** Required work **
Below are entries with pictures among them; reproduce exactly, and only, the lines from the one containing "48: (436, 15)" down to the one containing "65: (16, 61)", without the pictures.

[Records from a data source]

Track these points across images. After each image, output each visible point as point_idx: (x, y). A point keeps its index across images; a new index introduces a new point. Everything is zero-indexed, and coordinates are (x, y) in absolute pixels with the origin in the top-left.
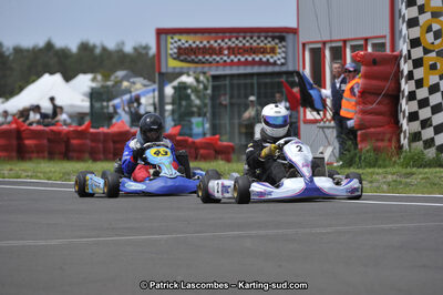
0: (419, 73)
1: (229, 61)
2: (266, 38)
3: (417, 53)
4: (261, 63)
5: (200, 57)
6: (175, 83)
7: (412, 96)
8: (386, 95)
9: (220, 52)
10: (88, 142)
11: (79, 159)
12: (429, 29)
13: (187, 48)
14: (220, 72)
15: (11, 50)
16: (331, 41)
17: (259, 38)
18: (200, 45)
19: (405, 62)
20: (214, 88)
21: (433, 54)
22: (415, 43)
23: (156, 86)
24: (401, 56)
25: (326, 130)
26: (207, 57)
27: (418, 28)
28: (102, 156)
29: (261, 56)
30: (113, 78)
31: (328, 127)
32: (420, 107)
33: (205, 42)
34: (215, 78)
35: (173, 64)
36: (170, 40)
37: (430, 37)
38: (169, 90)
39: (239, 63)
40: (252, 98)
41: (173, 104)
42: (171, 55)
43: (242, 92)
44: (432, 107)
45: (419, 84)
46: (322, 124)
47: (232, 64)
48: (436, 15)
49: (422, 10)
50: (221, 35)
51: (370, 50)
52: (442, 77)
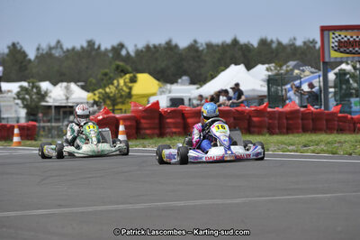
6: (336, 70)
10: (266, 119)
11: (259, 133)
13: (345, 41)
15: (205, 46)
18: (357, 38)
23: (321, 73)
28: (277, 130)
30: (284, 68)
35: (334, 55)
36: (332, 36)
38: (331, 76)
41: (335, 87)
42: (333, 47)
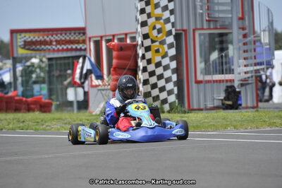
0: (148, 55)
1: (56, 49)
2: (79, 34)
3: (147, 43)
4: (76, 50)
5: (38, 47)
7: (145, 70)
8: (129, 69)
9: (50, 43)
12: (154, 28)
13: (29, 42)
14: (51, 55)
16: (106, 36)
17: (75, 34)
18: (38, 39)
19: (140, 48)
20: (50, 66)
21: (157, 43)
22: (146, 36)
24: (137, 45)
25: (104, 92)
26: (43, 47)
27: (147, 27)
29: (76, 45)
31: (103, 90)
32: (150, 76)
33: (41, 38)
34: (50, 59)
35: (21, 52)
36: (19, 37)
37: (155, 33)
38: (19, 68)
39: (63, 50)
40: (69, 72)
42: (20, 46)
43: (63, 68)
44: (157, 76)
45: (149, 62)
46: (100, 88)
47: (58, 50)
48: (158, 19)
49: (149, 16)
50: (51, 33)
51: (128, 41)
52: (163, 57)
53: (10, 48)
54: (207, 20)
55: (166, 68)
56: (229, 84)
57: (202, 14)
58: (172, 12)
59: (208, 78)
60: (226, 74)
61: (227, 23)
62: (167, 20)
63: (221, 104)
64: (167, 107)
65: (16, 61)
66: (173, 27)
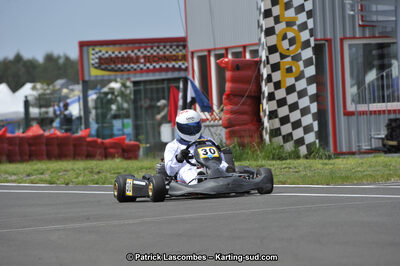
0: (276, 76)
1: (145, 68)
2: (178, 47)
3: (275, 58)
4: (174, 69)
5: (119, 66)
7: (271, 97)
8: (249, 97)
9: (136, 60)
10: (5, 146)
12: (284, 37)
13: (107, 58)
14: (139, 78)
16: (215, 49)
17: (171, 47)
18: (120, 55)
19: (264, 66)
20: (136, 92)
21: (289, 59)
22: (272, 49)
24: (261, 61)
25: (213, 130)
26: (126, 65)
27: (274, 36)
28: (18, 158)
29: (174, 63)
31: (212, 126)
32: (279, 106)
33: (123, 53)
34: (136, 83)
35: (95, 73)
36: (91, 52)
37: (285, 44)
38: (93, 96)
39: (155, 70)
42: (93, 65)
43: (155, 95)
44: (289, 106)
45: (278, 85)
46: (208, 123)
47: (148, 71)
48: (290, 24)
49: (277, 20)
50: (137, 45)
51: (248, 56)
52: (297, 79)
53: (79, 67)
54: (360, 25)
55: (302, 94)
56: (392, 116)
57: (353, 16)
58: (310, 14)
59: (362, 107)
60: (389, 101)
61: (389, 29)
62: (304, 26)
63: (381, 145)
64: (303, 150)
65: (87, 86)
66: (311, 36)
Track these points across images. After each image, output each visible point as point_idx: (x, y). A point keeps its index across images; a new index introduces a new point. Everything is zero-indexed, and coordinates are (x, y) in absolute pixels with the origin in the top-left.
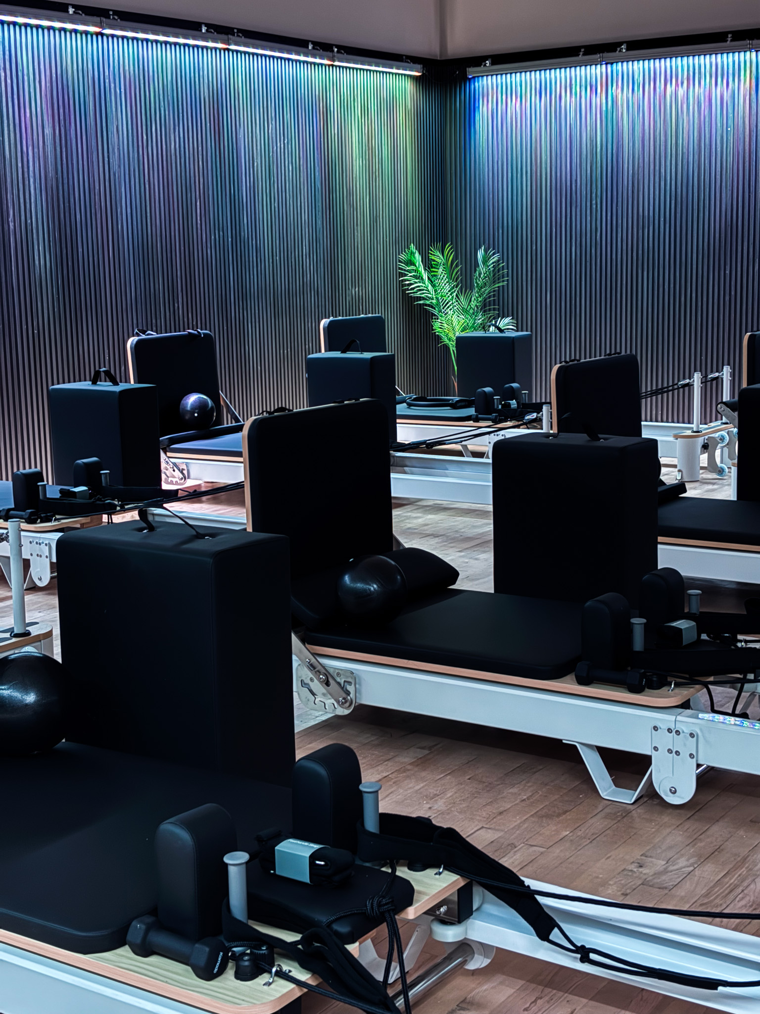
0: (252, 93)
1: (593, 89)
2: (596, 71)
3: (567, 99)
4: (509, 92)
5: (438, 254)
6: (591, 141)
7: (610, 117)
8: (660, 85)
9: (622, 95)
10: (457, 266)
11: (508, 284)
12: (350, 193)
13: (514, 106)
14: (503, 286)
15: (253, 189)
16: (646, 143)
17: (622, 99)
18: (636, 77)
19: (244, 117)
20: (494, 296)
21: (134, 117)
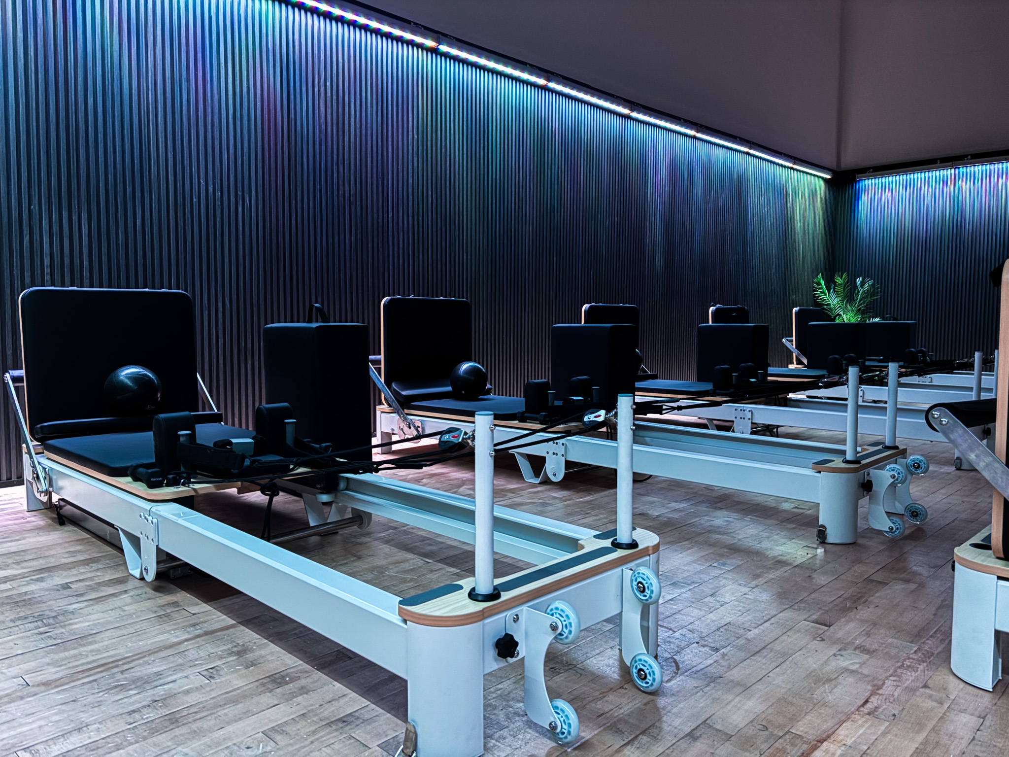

** Solved problem **
48: (436, 15)
49: (422, 10)
50: (221, 35)
51: (370, 50)
52: (442, 77)
6: (336, 70)
10: (266, 119)
11: (259, 133)
13: (345, 41)
15: (205, 46)
18: (357, 38)
23: (321, 73)
28: (277, 130)
30: (284, 68)
35: (334, 55)
36: (332, 36)
38: (331, 76)
41: (335, 87)
42: (333, 47)
0: (148, 55)
1: (56, 49)
2: (79, 34)
3: (147, 43)
4: (76, 50)
5: (38, 47)
7: (145, 70)
8: (129, 69)
9: (50, 43)
12: (154, 28)
13: (29, 42)
14: (51, 55)
16: (106, 36)
17: (75, 34)
18: (38, 39)
19: (140, 48)
20: (50, 66)
21: (157, 43)
22: (146, 36)
24: (137, 45)
25: (104, 92)
26: (43, 47)
27: (147, 27)
29: (76, 45)
31: (103, 90)
32: (150, 76)
33: (41, 38)
34: (50, 59)
35: (21, 52)
36: (19, 37)
37: (155, 33)
38: (19, 68)
39: (63, 50)
40: (69, 72)
42: (20, 46)
43: (63, 68)
44: (157, 76)
45: (149, 62)
46: (100, 88)
47: (58, 50)
48: (158, 19)
49: (149, 16)
50: (51, 33)
51: (128, 41)
52: (163, 57)
53: (10, 48)
54: (207, 20)
55: (166, 68)
56: (229, 84)
57: (202, 14)
58: (172, 12)
59: (208, 78)
60: (226, 74)
61: (227, 23)
62: (167, 20)
63: (221, 104)
64: (167, 107)
65: (16, 61)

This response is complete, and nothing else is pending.